----- Document extract
The first more is what some advisers to the Iraq Study Group, led by former Secretary of State James Baker, are calling the "surge" option, essentially pouring thousands more American troops into the country in the hope that boots on the ground will translate into law and order. Baghdad, the religiously mixed capi- tal where death squads now roam, would be the principal beneficiary.
In his memo, Mr. Hadley refers to a "four brigade gap" in combat power in Baghdad, implying that US officials believe the city needs roughly 13,000 additional soldiers. While he says he hopes that local troops will be mustered to do the job, he writes that "we might also need to fill the [gap] ... with coalition forces if reliable Iraqi forces are not identified."
While that would be politically unpopular at home, with anger over the extended war in Iraq leading to the major Republican reverses in national elections this month, Bush could use his meeting with Maliki as a springboard to make this case, since Maliki himself has said he would welcome more troops and resources to pacify the country.
But Maliki, from the Shiite Islamist's Dawa Party, has also frequently complained that he has insufficient direct control of troops on the ground, arguing that it's unfair to expect him to deliver results when the US calls the shots on troop deployments.
----------
----- Listing
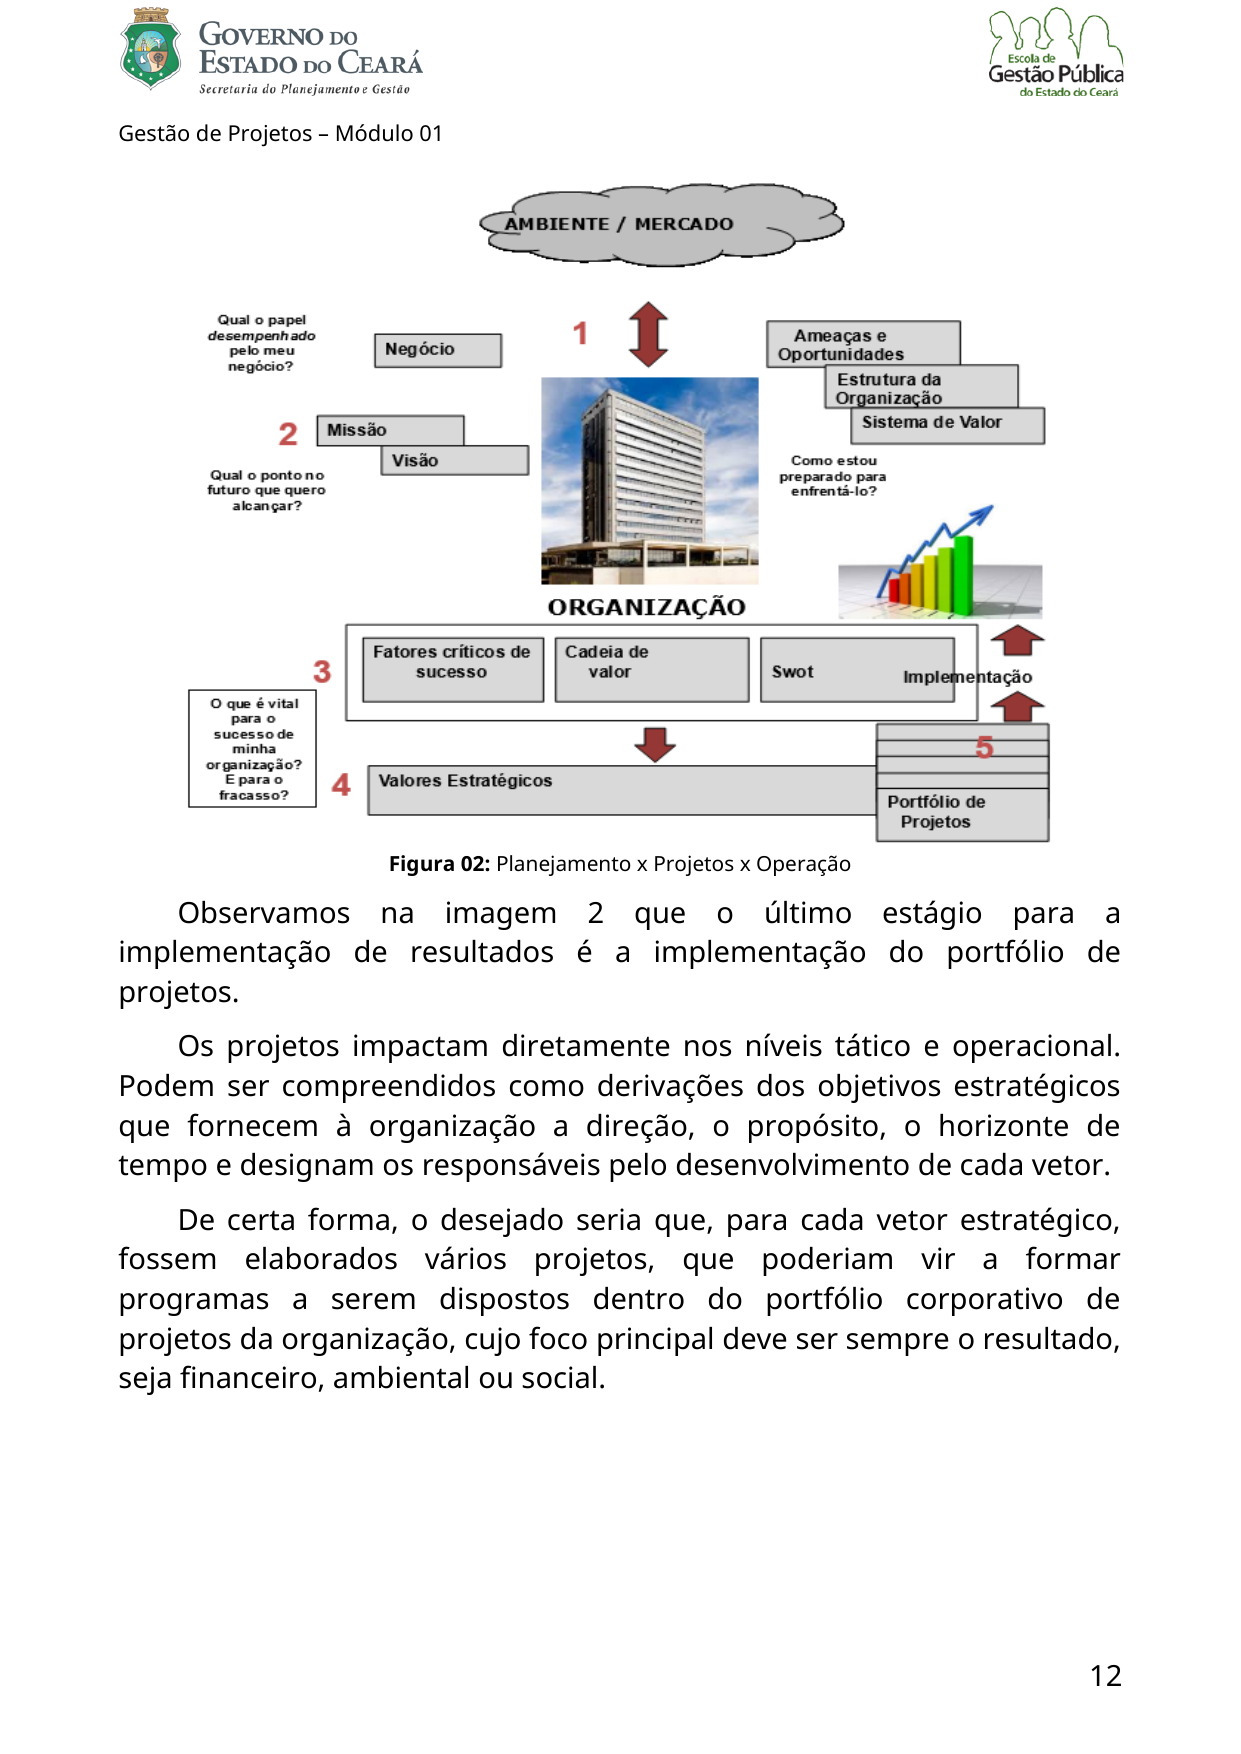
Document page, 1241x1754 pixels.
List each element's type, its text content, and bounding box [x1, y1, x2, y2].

text De certa forma, o desejado seria que, para cada vetor estratégico, fossem elaborados vários projetos, que poderiam vir a formar programas a serem dispostos dentro do portfólio corporativo de projetos da organização, cujo foco principal deve ser sempre o resultado, seja financeiro, ambiental ou social. [118, 1199, 1122, 1397]
text Observamos na imagem 2 que o último estágio para a implementação de resultados é a implementação do portfólio de projetos. [118, 892, 1122, 1011]
picture [184, 177, 1056, 849]
picture [120, 7, 1124, 96]
text Figura 02: Planejamento x Projetos x Operação [118, 177, 1122, 877]
text Os projetos impactam diretamente nos níveis tático e operacional. Podem ser compreendidos como derivações dos objetivos estratégicos que fornecem à organização a direção, o propósito, o horizonte de tempo e designam os responsáveis pelo desenvolvimento de cada vetor. [118, 1026, 1122, 1184]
----------
= Required work =
1. Print the passage of the Iraq surge article from "While that would" to "on troop deployments.", keeping every word the same.
2. In the Iraq surge article, about how many more soldiers does Hadley's memo imply US officials think Baghdad needs?
3. Pick up the Iraq surge article after its last sentence and keep writing.

= Set of answers =
1.
While that would be politically unpopular at home, with anger over the extended war in Iraq leading to the major Republican reverses in national elections this month, Bush could use his meeting with Maliki as a springboard to make this case, since Maliki himself has said he would welcome more troops and resources to pacify the country.
But Maliki, from the Shiite Islamist's Dawa Party, has also frequently complained that he has insufficient direct control of troops on the ground, arguing that it's unfair to expect him to deliver results when the US calls the shots on troop deployments.

2. Roughly 13,000 additional soldiers.

3.
He's expected to press Bush for more control during the summit in Amman. That's something the Hadley memo recommends – but contingent on Maliki first meeting US conditions, such as cutting off his close relations with Shiite cleric Moqtada al-Sadr, purging divisive Shiite leaders from his cabinet, and suspending the de-Baathification program designed to purge former loyalists of Saddam Hussein from the government.
While it's unclear if meeting these demands is within Maliki's power, Hadley's memo also provides reason for the US to worry about giving the prime minister more control over the Iraqi military.
It cites "repeated reports" from US generals on the ground of a failure to provide government services in Sunni Arab areas and "intervention by the prime minister's office to stop military action against Shia targets and to encourage them against Sunni ones."
That sort of behavior has fed Iraq's worsening civil war, creating the impression among Sunnis, who were a privileged class under Saddam Hussein, that they have little future in the new Iraq.
Mr. Sadr's Mahdi Army has been blamed by the US and Sunni Arab politicians for a string of sectarian atrocities in and around Baghdad, while aides to Sadr counter that the force is largely defensive and is needed because of the Iraqi government and US failure to stop terrorist attacks on Shiites.